Bryce was right. The thought comes unbidden, and Nico actually chokes out a laugh. Pity is a slippery slope, it was over the second you felt bad for that kid.

“Did you see what Ahab did?” Alaska asks quietly, tugging on Nico’s arm, one paw on his back, trying to lead him back to the warehouse. “He’s one of the most powerful tethers on the planet, and he taught me how to use my abilities to their fullest potential, and he can teach you too. Come back inside, listen to what he has to say, one-on-one, away from the crowds.”

“No,” Nico replies, yanking free. “No, I need to go home. I can’t do this.” He steps back, turns to walk away, and bumps face-first into one of the psychonauts from earlier. It’s a lean female jackal with tan and black fur on her body, her eyeballs cut out and meshed green optics fitted into the sockets.

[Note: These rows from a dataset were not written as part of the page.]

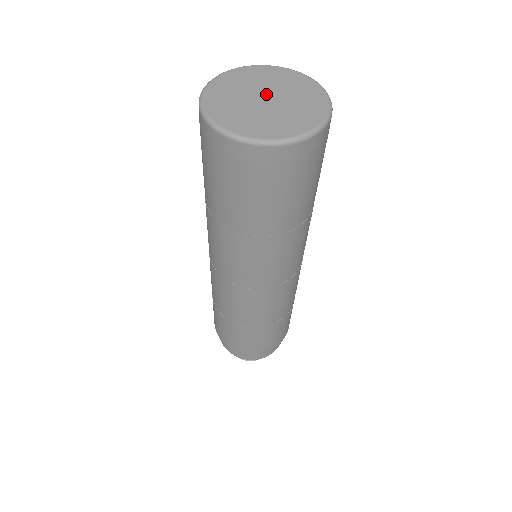
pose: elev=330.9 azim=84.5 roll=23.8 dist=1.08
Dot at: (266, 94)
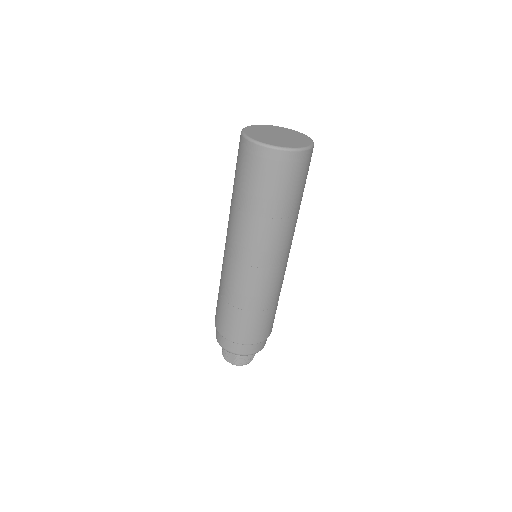
Dot at: (274, 134)
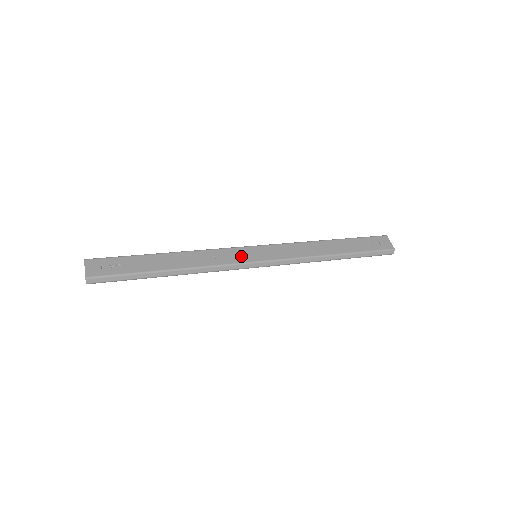
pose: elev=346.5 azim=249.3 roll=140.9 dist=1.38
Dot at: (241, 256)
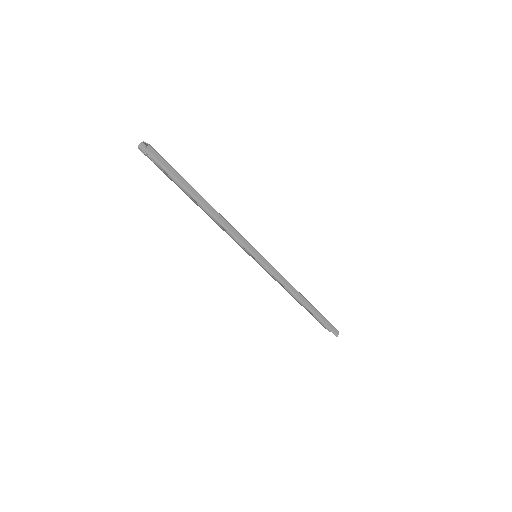
Dot at: occluded
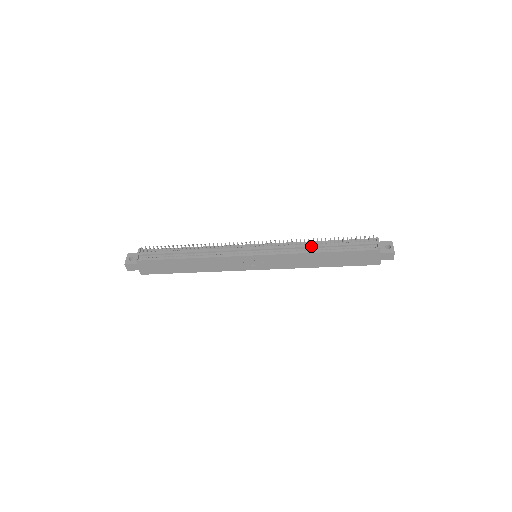
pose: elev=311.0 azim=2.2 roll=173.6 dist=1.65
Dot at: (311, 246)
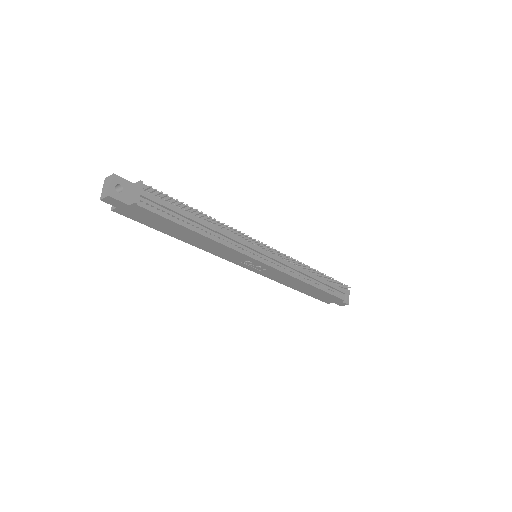
Dot at: (309, 275)
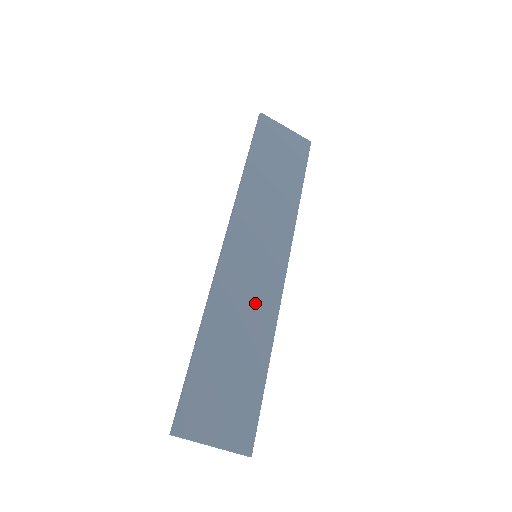
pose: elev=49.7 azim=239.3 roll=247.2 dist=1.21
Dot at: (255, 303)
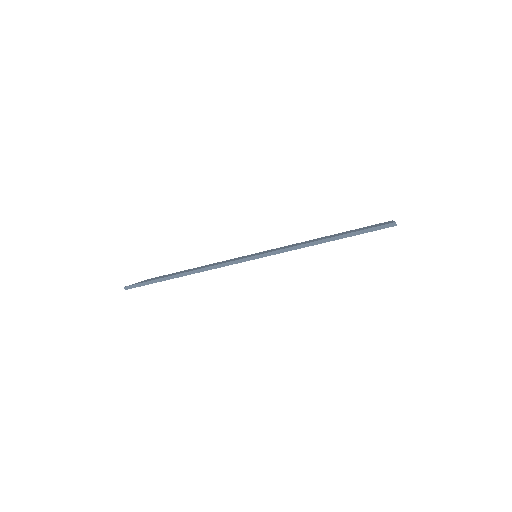
Dot at: occluded
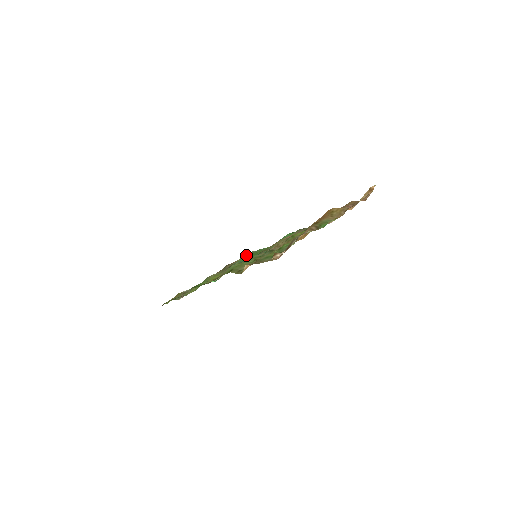
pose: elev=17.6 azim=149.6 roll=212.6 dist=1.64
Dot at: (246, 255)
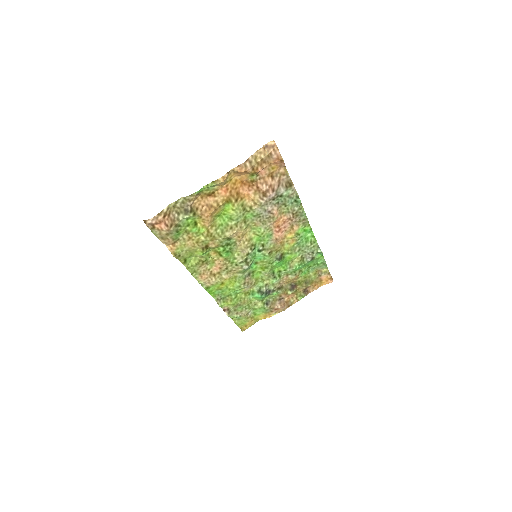
Dot at: (309, 272)
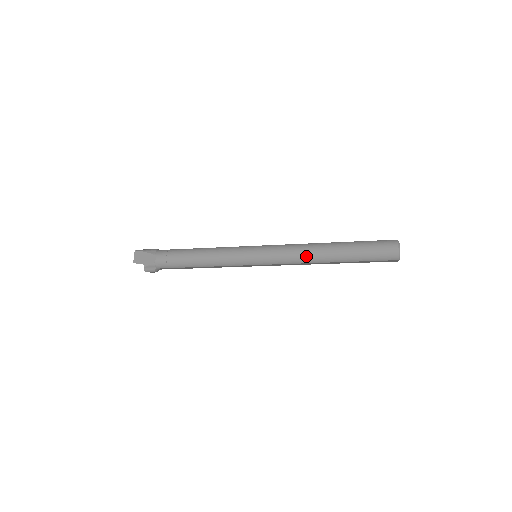
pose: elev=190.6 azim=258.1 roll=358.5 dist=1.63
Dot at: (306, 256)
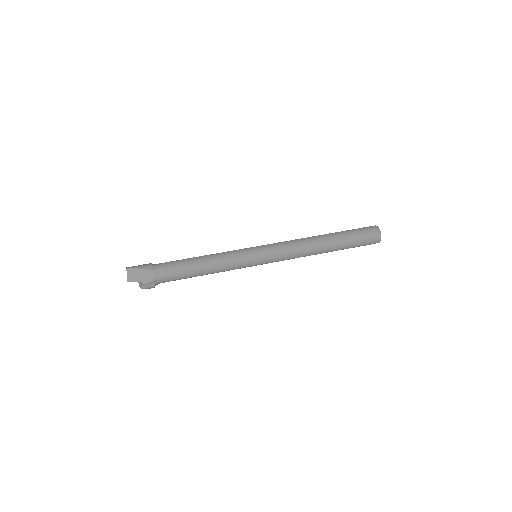
Dot at: (306, 250)
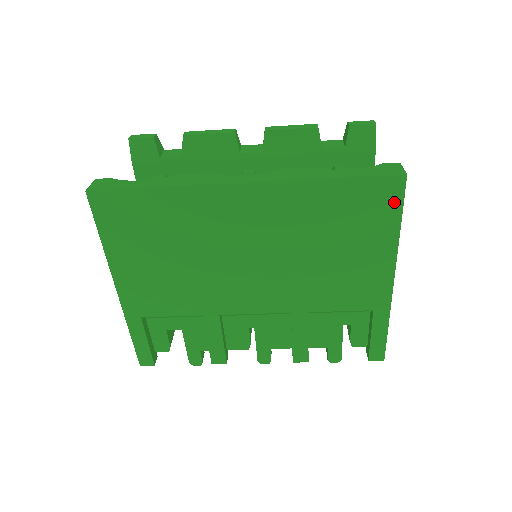
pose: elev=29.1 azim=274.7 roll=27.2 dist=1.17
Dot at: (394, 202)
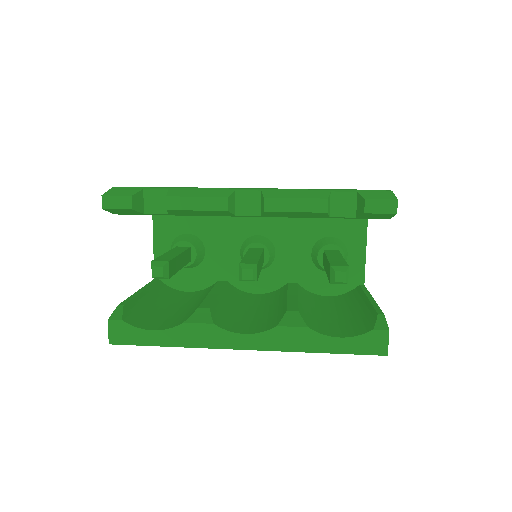
Dot at: occluded
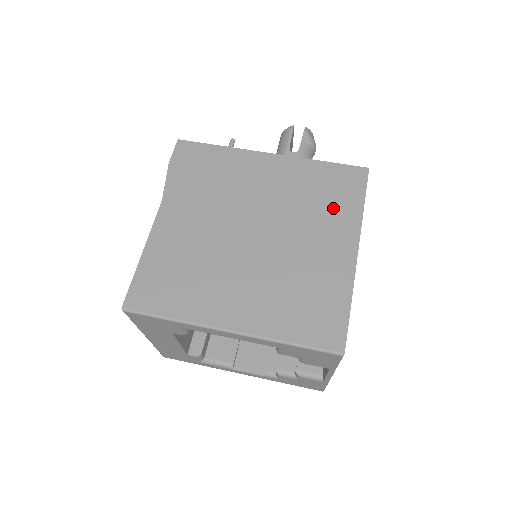
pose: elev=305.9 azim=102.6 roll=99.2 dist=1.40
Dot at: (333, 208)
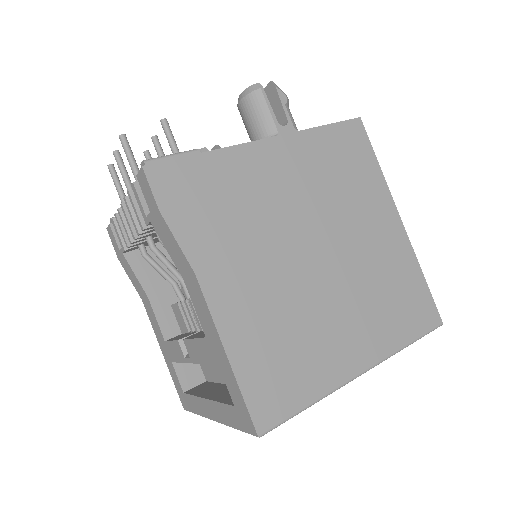
Dot at: (360, 182)
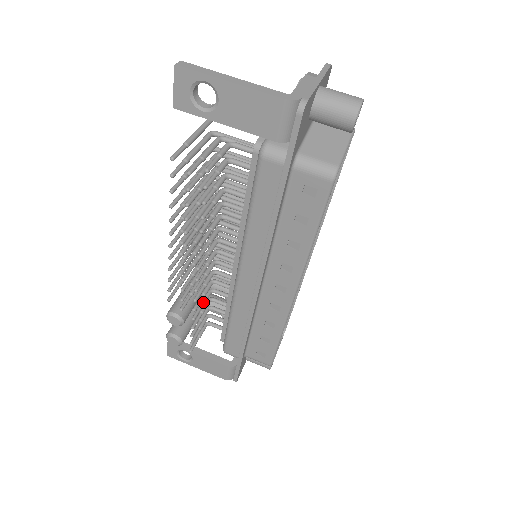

Her jaw is chrome, the rest of her skull is matte black with shiny synthfur populating the surface, two antennae poking out behind her left ear. Her two augmented paws are empty, but Nico sees the rifle slung over her back, and the handgun strapped to her chest. It looks like a jackal blended with a tank, more like one of Nico’s mecha sets than a real person with a brain and a soul.

“I’m sorry Nico, but Ahab really wants to speak with you, and I think you should hear what he has to say.” Nico turns back to Alaska, mouth falling open. The psychonaut grabs his arm tight, fingers clamping down like a vice.

“No, no, n-no!” Nico shouts, kicking uselessly as the psychonaut starts dragging him. “Clancy, help me! Call someone! Anyone! Don’t!” He screams the command out, but his helper AI only displays a small radar dish icon with two red lines cut through it in an X, the universal symbol for disconnected.

Alaska gives an apologetic smile as the psychonaut hauls him back toward the warehouse. “You just need to calm down and hear what he has to say, then you can go! We won’t hurt you Nico, I promise.”